Another point that LaVaque-Manty mentioned (this time in a Political Science 101 lecture) is the difference between institutional and value barriers. An institutional barrier is an official barrier to inclusion (i.e. an official rule barring women from being hired as a coach), while a value barrier is an unofficial barrier based on a gender norm or societal expectation (i.e. the belief that women are not able to coach men). While there is no NBA rule saying woman cannot coach (or play, for that matter) in the NBA, there is an gender norm associated with it: women are not strong enough (physically, mentally, or emotionally) to play with or coach men.
Only one woman has tried to play in the NBA, when Ann Meyers tried out for Indiana Pacers in 1980. She did not make the team, which furthered the idea that women could not compete with men. Now, with Hammon, that perception is fading. Although we may not see a woman play in the NBA anytime soon, women coaches will become more common. Women have the same ability to analyze and understand basketball as men, and have the same passion for the game. Soon, that will be seen with women coaching throughout the league.
Despite what some people may believe, the importance of Title IX in this situation is not relevant at all. While Title IX does promote equality and equal opportunities for men and women, it does not apply to the NBA. Title IX refers to educational programs that receive federal financial assistance. Obviously, colleges fit under this umbrella, meaning college athletic departments must comply with Title IX and have equal spots for males and females participating in athletics. The NBA, on the other hand, is its own entity, meaning Title IX is not any consideration for them at all. This makes the Spurs’ decision to hire Hammon all the more admirable.

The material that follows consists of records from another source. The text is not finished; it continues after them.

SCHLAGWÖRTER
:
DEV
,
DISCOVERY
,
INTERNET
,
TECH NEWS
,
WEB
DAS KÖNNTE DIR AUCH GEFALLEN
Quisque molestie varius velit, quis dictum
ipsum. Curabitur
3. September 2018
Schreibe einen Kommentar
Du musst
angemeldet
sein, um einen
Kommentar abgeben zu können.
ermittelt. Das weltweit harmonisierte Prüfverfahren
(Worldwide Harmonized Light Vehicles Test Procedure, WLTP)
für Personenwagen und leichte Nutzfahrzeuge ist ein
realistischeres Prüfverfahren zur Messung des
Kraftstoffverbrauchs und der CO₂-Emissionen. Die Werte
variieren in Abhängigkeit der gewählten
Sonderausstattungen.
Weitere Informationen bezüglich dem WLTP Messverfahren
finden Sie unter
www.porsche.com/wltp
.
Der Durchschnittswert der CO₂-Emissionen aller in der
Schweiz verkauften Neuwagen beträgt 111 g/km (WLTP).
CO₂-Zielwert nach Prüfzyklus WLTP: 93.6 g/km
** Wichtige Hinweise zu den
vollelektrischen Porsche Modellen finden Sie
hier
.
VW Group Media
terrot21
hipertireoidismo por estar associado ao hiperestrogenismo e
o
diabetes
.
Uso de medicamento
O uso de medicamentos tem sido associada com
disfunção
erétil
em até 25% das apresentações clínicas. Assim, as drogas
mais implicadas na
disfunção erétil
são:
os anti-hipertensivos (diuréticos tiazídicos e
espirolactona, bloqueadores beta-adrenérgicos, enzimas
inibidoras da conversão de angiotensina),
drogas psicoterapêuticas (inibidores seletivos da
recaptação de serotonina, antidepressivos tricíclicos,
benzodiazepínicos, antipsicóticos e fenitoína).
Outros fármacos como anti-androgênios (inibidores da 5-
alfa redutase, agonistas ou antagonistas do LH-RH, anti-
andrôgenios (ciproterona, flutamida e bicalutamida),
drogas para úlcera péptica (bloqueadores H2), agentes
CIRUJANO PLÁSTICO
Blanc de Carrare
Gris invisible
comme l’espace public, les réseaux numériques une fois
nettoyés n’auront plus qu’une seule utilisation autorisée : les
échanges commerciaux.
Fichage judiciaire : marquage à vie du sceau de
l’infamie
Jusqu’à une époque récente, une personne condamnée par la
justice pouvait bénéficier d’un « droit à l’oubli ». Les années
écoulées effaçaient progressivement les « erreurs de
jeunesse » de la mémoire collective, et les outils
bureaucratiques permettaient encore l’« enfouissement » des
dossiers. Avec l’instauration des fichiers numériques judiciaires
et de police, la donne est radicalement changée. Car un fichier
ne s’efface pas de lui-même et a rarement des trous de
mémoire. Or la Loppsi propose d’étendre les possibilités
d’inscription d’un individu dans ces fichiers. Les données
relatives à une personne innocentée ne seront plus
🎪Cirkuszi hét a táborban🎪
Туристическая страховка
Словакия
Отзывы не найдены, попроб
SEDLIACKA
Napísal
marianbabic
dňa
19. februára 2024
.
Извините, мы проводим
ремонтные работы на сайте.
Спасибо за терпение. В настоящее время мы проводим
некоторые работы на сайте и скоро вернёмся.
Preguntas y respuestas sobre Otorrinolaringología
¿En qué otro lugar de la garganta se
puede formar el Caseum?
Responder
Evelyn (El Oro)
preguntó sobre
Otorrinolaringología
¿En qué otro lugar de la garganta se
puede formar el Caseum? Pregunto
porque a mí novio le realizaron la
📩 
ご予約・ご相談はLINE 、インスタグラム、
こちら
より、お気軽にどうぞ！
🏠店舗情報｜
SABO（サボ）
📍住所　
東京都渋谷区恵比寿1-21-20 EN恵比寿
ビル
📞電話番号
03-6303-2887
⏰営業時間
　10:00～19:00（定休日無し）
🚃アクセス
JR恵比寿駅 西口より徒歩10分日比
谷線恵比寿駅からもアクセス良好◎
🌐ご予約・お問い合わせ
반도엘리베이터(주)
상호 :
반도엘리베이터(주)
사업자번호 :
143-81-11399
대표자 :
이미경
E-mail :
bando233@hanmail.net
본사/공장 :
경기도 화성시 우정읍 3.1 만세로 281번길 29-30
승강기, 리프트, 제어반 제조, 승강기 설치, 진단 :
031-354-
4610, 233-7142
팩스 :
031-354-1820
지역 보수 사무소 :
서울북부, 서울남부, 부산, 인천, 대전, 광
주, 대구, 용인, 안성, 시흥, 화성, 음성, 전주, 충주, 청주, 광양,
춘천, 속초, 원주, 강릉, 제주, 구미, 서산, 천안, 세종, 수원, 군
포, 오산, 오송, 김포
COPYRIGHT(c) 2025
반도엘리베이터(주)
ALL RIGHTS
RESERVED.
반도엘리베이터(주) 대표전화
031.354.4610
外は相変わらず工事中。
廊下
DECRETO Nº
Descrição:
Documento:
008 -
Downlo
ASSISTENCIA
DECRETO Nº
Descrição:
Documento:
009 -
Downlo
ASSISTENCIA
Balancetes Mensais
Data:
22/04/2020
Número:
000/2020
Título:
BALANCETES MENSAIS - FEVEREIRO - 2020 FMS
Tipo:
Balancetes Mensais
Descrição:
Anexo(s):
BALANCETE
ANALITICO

All in all, the San Antonio Spurs made a groundbreaking decision when they hired Becky Hammon to be an assistant coach, as she is now the first woman to be a full-time assistant coach in the NBA. However, in the mind of Gregg Popovich and other members of the Spurs organization, this decision had nothing to do with gender. They truly believed Hammon had the best combination of pedigree, intelligence, and passion. Soon enough, this will be the main consideration when hiring coaches in the NBA, with gender being an afterthought.